Bradford, at around the age of 12, got quite into the scriptures and started to come under Clyfton's influence, so he must have walked back to hear the sermons and he would have met Brewster there as well.
We also hear that Bradford's uncles and perhaps other villages were a bit scornful and dismissive of their religious bent that he was getting into.
William Bradford was born in Austerfield in 1590 and was an orphan, but with moderated well-connected relatives.
Bradford's importance rests on two things: He kept a journal of his life up to 1646, which was later discovered and published as 'Of Plimoth Plantation'.
The second reason is that he was governor of Plymouth Colony for many years after 1621, following the death of John Carver.

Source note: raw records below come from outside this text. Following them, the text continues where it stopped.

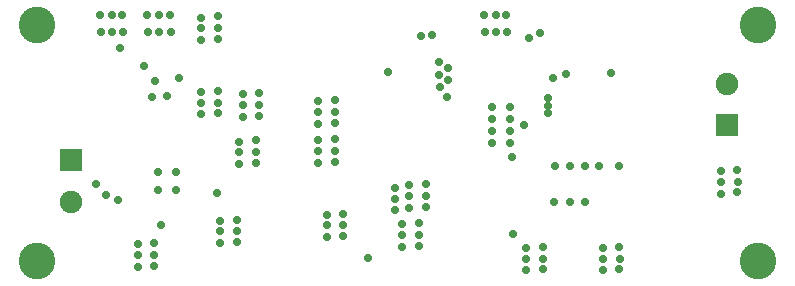
<source format=gbs>
G04*
G04 #@! TF.GenerationSoftware,Altium Limited,Altium Designer,19.1.6 (110)*
G04*
G04 Layer_Color=16711935*
%FSLAX43Y43*%
%MOMM*%
G71*
G01*
G75*
%ADD34C,3.100*%
%ADD35R,1.900X1.900*%
%ADD36C,1.900*%
%ADD66C,0.700*%
D34*
X2000Y2000D02*
D03*
Y22000D02*
D03*
X63000Y2000D02*
D03*
Y22000D02*
D03*
D35*
X4850Y10500D02*
D03*
X60400Y13500D02*
D03*
D36*
X4850Y7000D02*
D03*
X60400Y17000D02*
D03*
D66*
X50600Y17900D02*
D03*
X49575Y10025D02*
D03*
X51250Y10025D02*
D03*
X43215Y13525D02*
D03*
X42000Y12000D02*
D03*
Y13000D02*
D03*
X40500Y12000D02*
D03*
Y15000D02*
D03*
X42000Y14000D02*
D03*
X42200Y10800D02*
D03*
X40500Y14000D02*
D03*
Y13000D02*
D03*
X42000Y15000D02*
D03*
X45285Y14500D02*
D03*
X31700Y18000D02*
D03*
X7000Y8500D02*
D03*
X7800Y7600D02*
D03*
X9000Y20025D02*
D03*
X11000Y18475D02*
D03*
X35400Y21100D02*
D03*
X34500Y21000D02*
D03*
X41700Y22785D02*
D03*
X41800Y21385D02*
D03*
X40800Y22800D02*
D03*
Y21385D02*
D03*
X39800Y22785D02*
D03*
X39900Y21385D02*
D03*
X13200Y22785D02*
D03*
X13300Y21385D02*
D03*
X12300Y22800D02*
D03*
Y21385D02*
D03*
X11300Y22785D02*
D03*
X11400Y21385D02*
D03*
X9200Y22785D02*
D03*
X9300Y21385D02*
D03*
X8300Y22800D02*
D03*
Y21385D02*
D03*
X7300Y22785D02*
D03*
X7400Y21385D02*
D03*
X17285Y20800D02*
D03*
X15885Y20700D02*
D03*
X17300Y21700D02*
D03*
X15885D02*
D03*
X17285Y22700D02*
D03*
X15885Y22600D02*
D03*
X34285Y3300D02*
D03*
X32885Y3200D02*
D03*
X34300Y4200D02*
D03*
X32885D02*
D03*
X34285Y5200D02*
D03*
X32885Y5100D02*
D03*
X44785Y1300D02*
D03*
X43385Y1200D02*
D03*
X44800Y2200D02*
D03*
X43385D02*
D03*
X44785Y3200D02*
D03*
X43385Y3100D02*
D03*
X51285Y1300D02*
D03*
X49885Y1200D02*
D03*
X51300Y2200D02*
D03*
X49885D02*
D03*
X51285Y3200D02*
D03*
X49885Y3100D02*
D03*
X61285Y7800D02*
D03*
X59885Y7700D02*
D03*
X61300Y8700D02*
D03*
X59885D02*
D03*
X61285Y9700D02*
D03*
X59885Y9600D02*
D03*
X27900Y4100D02*
D03*
X26500Y4000D02*
D03*
X27915Y5000D02*
D03*
X26500D02*
D03*
X27900Y6000D02*
D03*
X26500Y5900D02*
D03*
X32285Y6300D02*
D03*
X32300Y7200D02*
D03*
X32285Y8200D02*
D03*
X34900Y6600D02*
D03*
X33500Y6500D02*
D03*
X34915Y7500D02*
D03*
X33500D02*
D03*
X34900Y8500D02*
D03*
X33500Y8400D02*
D03*
X18900Y3600D02*
D03*
X17500Y3500D02*
D03*
X18915Y4500D02*
D03*
X17500D02*
D03*
X18900Y5500D02*
D03*
X17500Y5400D02*
D03*
X11900Y1600D02*
D03*
X10500Y1500D02*
D03*
X11915Y2500D02*
D03*
X10500D02*
D03*
X11900Y3500D02*
D03*
X10500Y3400D02*
D03*
X42250Y4250D02*
D03*
X19085Y12100D02*
D03*
X20485Y12200D02*
D03*
X19085Y11200D02*
D03*
X20500D02*
D03*
X19085Y10200D02*
D03*
X20485Y10300D02*
D03*
X15885Y16300D02*
D03*
X17285Y16400D02*
D03*
X15885Y15400D02*
D03*
X17300D02*
D03*
X15885Y14400D02*
D03*
X17285Y14500D02*
D03*
X19385Y16100D02*
D03*
X20785Y16200D02*
D03*
X19385Y15200D02*
D03*
X20800D02*
D03*
X19385Y14200D02*
D03*
X20785Y14300D02*
D03*
X25785Y12200D02*
D03*
X27185Y12300D02*
D03*
X25785Y11300D02*
D03*
X27200D02*
D03*
X25785Y10300D02*
D03*
X27185Y10400D02*
D03*
Y13700D02*
D03*
X25785Y13600D02*
D03*
X27200Y14600D02*
D03*
X25785D02*
D03*
X27185Y15600D02*
D03*
X25785Y15500D02*
D03*
X36700Y15900D02*
D03*
X36100Y16700D02*
D03*
X36800Y17300D02*
D03*
X36000Y17700D02*
D03*
X36800Y18300D02*
D03*
X35985Y18800D02*
D03*
X46800Y17800D02*
D03*
X45700Y17500D02*
D03*
X43600Y20900D02*
D03*
X44600Y21300D02*
D03*
X45750Y6950D02*
D03*
X47100D02*
D03*
X48375D02*
D03*
Y10025D02*
D03*
X47100Y10050D02*
D03*
X45825Y10000D02*
D03*
X45283Y15125D02*
D03*
X45285Y15800D02*
D03*
X11700Y15900D02*
D03*
X12000Y17200D02*
D03*
X17250Y7750D02*
D03*
X8850Y7125D02*
D03*
X13000Y16000D02*
D03*
X14000Y17500D02*
D03*
X13750Y8000D02*
D03*
X12250D02*
D03*
X13750Y9500D02*
D03*
X12250D02*
D03*
X30000Y2250D02*
D03*
X12500Y5000D02*
D03*
M02*

</source>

A few hundred yards from Bradford's house in Austerfield lies his old church, St Helena's.
Austerfield has a place in Christian history long before Bradford, though, for in 702AD it was the site of an important conference between the bishops of the Celtic and the Roman Catholic churches to decide their differences over issues such as the date of Easter and the seniority of bishops like Wilfred.
The most amazing feature of this church will strike you before you've even entered it, as above the door is a carving caught a tympanum of the winged dragon.
It is believed that this was intended to scare the Devil away from the church.
Another treasure here is the stained-glass window commemorating William Bradford and the Mayflower voyage.
At the end of the 1800s, there was growing interest from America in forming a memorial to Bradford, so a new north aisle was built and, much later, a wonderful window was installed in 1989.
Another interesting feature is the font, which was rediscovered in a farmyard and is believed by many to have been the from where Bradford was christened.
The main link between William Bradford and the village of Austerfield is now the old Manor House where he lived and which is remarkably well-preserved.
This is a small timber-framed house, much of which dates from the 1500s.
Because Bradford has so many descendants in America, it is effectively the ancestral home of thousands of people.
Between St Helena's Church and the Manor House is a very striking plaque at the entrance to a new housing estate called Butten Meadow.
This shows a picture of the Mayflower and commemorates a boy named William Butten who died on the journey across The Atlantic.
No one knows for certain where William came from, but the surname 'Butten' was used around Austerfield, and there is a lane called Billy Button Lane a few miles away at Tolworth.
William had lived with the Leiden separatists, so some connection is quite possible.